Update all the records below by changing "katoen" to "linnen" and leaving everything else unchanged.

Records provided
((

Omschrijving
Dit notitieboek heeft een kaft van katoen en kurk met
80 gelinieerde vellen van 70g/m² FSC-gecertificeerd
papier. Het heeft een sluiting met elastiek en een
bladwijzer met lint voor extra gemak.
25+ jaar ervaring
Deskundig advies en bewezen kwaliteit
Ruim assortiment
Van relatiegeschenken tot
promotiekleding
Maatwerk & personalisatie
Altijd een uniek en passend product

))

Problem solution
Omschrijving
Dit notitieboek heeft een kaft van linnen en kurk met
80 gelinieerde vellen van 70g/m² FSC-gecertificeerd
papier. Het heeft een sluiting met elastiek en een
bladwijzer met lint voor extra gemak.
25+ jaar ervaring
Deskundig advies en bewezen kwaliteit
Ruim assortiment
Van relatiegeschenken tot
promotiekleding
Maatwerk & personalisatie
Altijd een uniek en passend product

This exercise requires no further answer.